Nonexempt property is any property that is not claimed exempt. If you file bankruptcy, you have to pay your unsecured creditors back the value of your nonexempt property.
Should you Choose the Federal or State Exemptions?
It depends on what property you own. Generally speaking if you do not have much equity in your home, you are usually better off choosing the federal exemptions because the federal exemptions provide for a "wildcard" exemption, which allows you to exempt bank accounts. The Texas exemptions, which are the most generous in the United States, do not allow you to claim cash or checking accounts as exempt property. If you have a large amount of equity in your home, you are usually better off choosing the Texas exemptions.

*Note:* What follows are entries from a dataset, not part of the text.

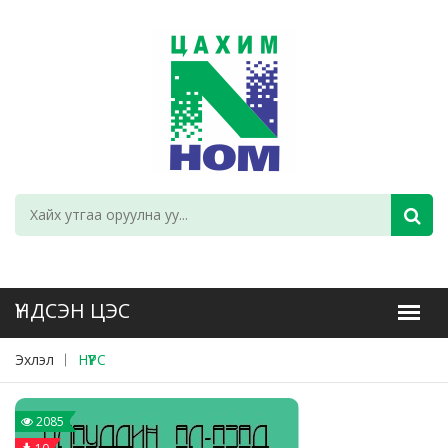
Эхлэл
НҮҮРС
2085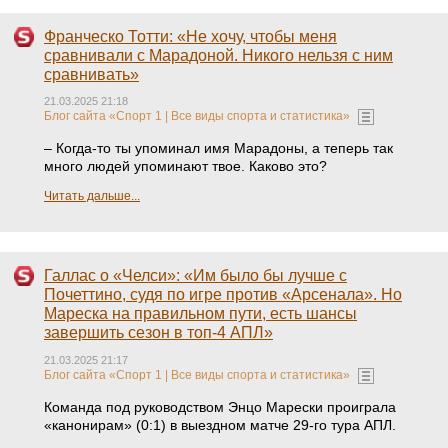
Франческо Тотти: «Не хочу, чтобы меня
сравнивали с Марадоной. Никого нельзя с ним
сравнивать»
21.03.2025 21:18
Блог сайта «Спорт 1 | Все виды спорта и статистика»
– Когда-то ты упоминал имя Марадоны, а теперь так
много людей упоминают твое. Каково это?
Читать дальше...
Галлас о «Челси»: «Им было бы лучше с
Почеттино, судя по игре против «Арсенала». Но
Мареска на правильном пути, есть шансы
завершить сезон в топ-4 АПЛ»
21.03.2025 21:17
Блог сайта «Спорт 1 | Все виды спорта и статистика»
Команда под руководством Энцо Марески проиграла
«канонирам» (0:1) в выездном матче 29-го тура АПЛ.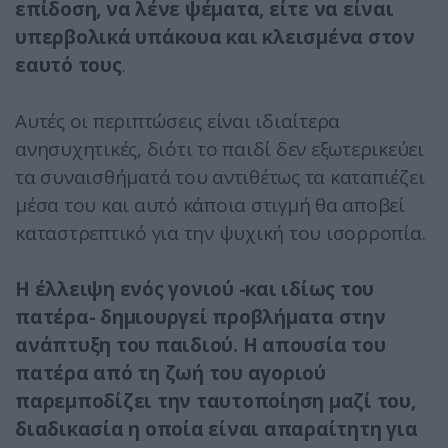
επίδοση, να λένε ψέματα, είτε να είναι
υπερβολικά υπάκουα και κλεισμένα στον
εαυτό τους
.
Αυτές οι περιπτώσεις είναι ιδιαίτερα
ανησυχητικές, διότι το παιδί δεν εξωτερικεύει
τα συναισθήματά του αντιθέτως τα καταπιέζει
μέσα του και αυτό κάποια στιγμή θα αποβεί
καταστρεπτικό για την ψυχική του ισορροπία.
Η έλλειψη ενός γονιού -και ιδίως του
πατέρα- δημιουργεί προβλήματα στην
ανάπτυξη του παιδιού. Η απουσία του
πατέρα από τη ζωή του αγοριού
παρεμποδίζει την ταυτοποίηση μαζί του,
διαδικασία η οποία είναι απαραίτητη για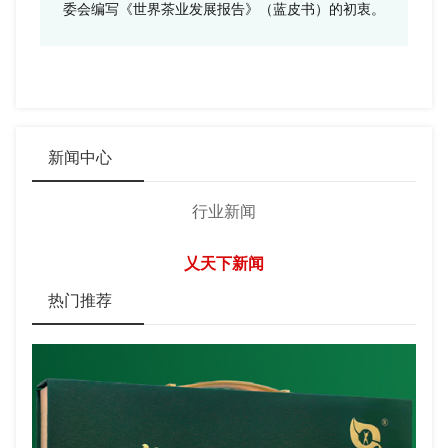
委会编写《世界茶业发展报告》（蓝皮书）的初衷。
新闻中心
行业新闻
乂天下新闻
热门推荐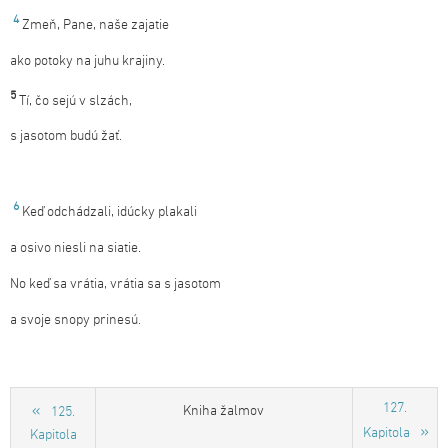
4
Zmeň, Pane, naše zajatie
ako potoky na juhu krajiny.
5
Tí, čo sejú v slzách,
s jasotom budú žať.
6
Keď odchádzali, idúcky plakali
a osivo niesli na siatie.
No keď sa vrátia, vrátia sa s jasotom
a svoje snopy prinesú.
127.
Kniha žalmov
125.
Kapitola
Kapitola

Your home is worth $2,000,000. Your mortgage is $80,000. You bought the property five years ago. You are not married. You own a car. It is worth $20,000. You owe $19,000 on the car. You want to keep the home and the car. Your furniture and clothes are worth $2,500.00. You have $1,000 in your checking account. You have $100,000 in your 401k. You have $100,000 in credit card debt. In this case, you would choose the Texas exemptions because you have $1,920,000 of equity in your home. If you qualify for chapter 7 bankruptcy, you can keep your home and continue to pay the $80,000 mortgage. You can keep the car and continue to make the regular car payment. You are allowed to keep all the 401k because it has an unlimited exemption. Although your car is worth $20,000, you have only $1,000 of equity in it, which you are allowed to keep. You can keep the clothes and furniture because they are worth less than $30,000.00. You have to give the bankruptcy trustee $1,000 in your checking account because Texas exemptions won't allow you to keep the money in the account. The trustee will use the $1,000 to pay your credit cards. The credit card companies will receive 1.0% of their balance. The rest of the debt will be wiped out in the bankruptcy. Example #2: Same facts as above except your house is worth $82,000. In this case, you have only $2,000 equity in your home so you would use the federal exemptions. The federal exemptions would allow you to keep the $2,000 equity in your home, the $1,000 equity in the car, the $1,000 in your checking account, and the $1,500 of clothes and furniture. Here you would get to keep all your assets and you would not have to pay your credit card companies anything.